WHAT TO PRODUCE = Only the text should be kept: print every entry below exactly and leave each image out.

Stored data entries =
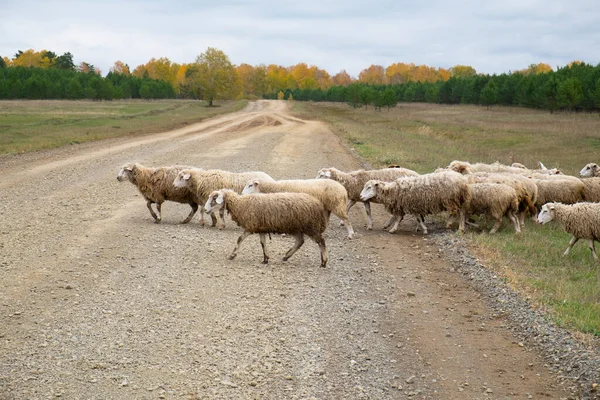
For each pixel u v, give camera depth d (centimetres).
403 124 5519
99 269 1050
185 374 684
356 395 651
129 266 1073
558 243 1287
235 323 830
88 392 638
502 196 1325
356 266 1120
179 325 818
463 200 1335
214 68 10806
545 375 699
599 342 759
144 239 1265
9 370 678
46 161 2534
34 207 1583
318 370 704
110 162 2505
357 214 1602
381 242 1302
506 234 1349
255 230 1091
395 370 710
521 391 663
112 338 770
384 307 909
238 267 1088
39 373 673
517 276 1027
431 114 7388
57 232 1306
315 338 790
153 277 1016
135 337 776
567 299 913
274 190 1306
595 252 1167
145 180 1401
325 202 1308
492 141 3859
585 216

RESPONSE TO THE TASK =
For each pixel u v, give camera depth d (centimetres).
403 124 5519
99 269 1050
185 374 684
356 395 651
129 266 1073
558 243 1287
235 323 830
88 392 638
502 196 1325
356 266 1120
179 325 818
463 200 1335
214 68 10806
545 375 699
599 342 759
144 239 1265
9 370 678
46 161 2534
34 207 1583
318 370 704
110 162 2505
357 214 1602
381 242 1302
506 234 1349
255 230 1091
395 370 710
521 391 663
112 338 770
384 307 909
238 267 1088
39 373 673
517 276 1027
431 114 7388
57 232 1306
315 338 790
153 277 1016
135 337 776
567 299 913
274 190 1306
595 252 1167
145 180 1401
325 202 1308
492 141 3859
585 216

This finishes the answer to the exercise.